Industry in Dursley

Dursley has a rich and varied industrial history founded in the 15th century with woollen cloth manufacturing. The industry developed significantly over the centuries and by the beginning of the 19th century there were seven cloth mills in the town with many more in neighbouring parishes. Cloth manufacturing still exists in the valley to this day with the sole example of Cam Mills on Everlands now run by the Milliken company in the buildings once occupied by Hunt & Winterbotham.

The 19th century also saw the arrival of heavier engineering in the town with the establishment of R A Lister and Company which went on to become the town's largest employer with upwards of 4000 employees at its peak. R A Lister manufactured a range of petrol, paraffin and diesel engines which were, and still are, used in a multitude of applications worldwide. In 1986 the company merged with Petters Ltd. of Staines to form Lister-Petter Ltd. which is still the major employer within the town although on a much smaller scale following significant reductions in the workforce in recent years and demolition of most of the buildings in 2002.

Furniture production was another large employer in the town until 2003 when the last company, Bymacks Ltd. left the town to move to Chalford. Before moving into the old Lister training school (Victoria Works) and the press shop, Bymacks previously operated from a site in Boulton Lane which was itself once a brewery. Another factory that existed in this area of town was Harrold's, a manufacturer of machine drive belting. Dursley also played an important part in the pin-making industry and the "Pin Mill" in Water Street survives as evidence.

Bymacks Office Block, Long Street, Dec. 28th 2000
Copyright Andrew Barton

On Long Street, the carpet manufacturing firm of John B. Champion & Son operated for many years out of the Reliance Works before it went out of business and the buildings were taken over by the Bailey Newspaper Group which moved in from Kingshill Road. This company is still very much alive in 2003, still publishing the Dursley Gazette but now part of the Newsquest group. However the original Reliance Works buildings were demolished in the mid 1960's and replaced by another of a modern less attractive design.

Another famous resident of the town was Mikael Pedersen who manufactured the distinctive Dursley Pedersen bicycle in the late 19th and early 20th centuries from his factory at the old Pin Mill in Water Street.
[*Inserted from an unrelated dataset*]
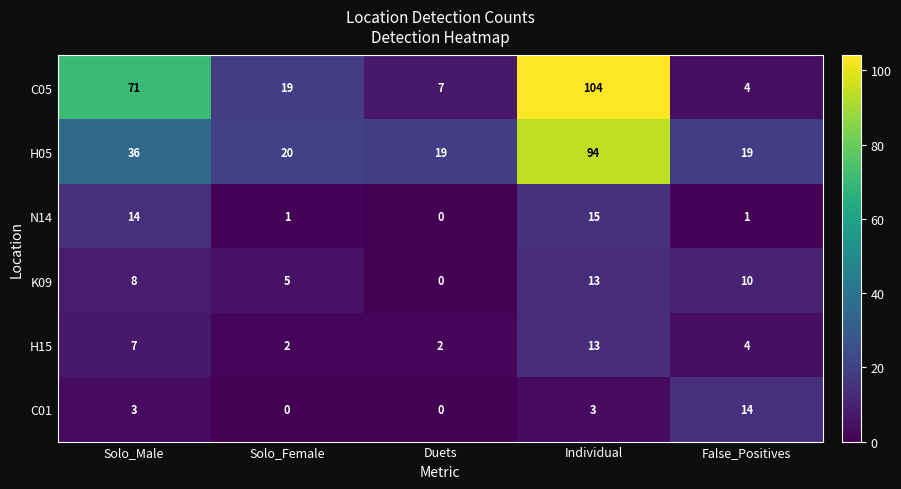

The K09 series shows 10 at False_Positives. True or false?

True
Electrical motor production was yet another major employer in the town. Mawdsley's started up in 1907, having taken over the old Lister Electric Light and Power Manufacturing factory at the Rivers Mill on Uley Road. This company traded in the town for 93 years, leaving to move to Quedgeley in 2000.

Looking forward from 2003 it is difficult to imagine big industries ever returning to the town in their previous numbers but hopefully a resurgence in smaller businesses will offset some of this.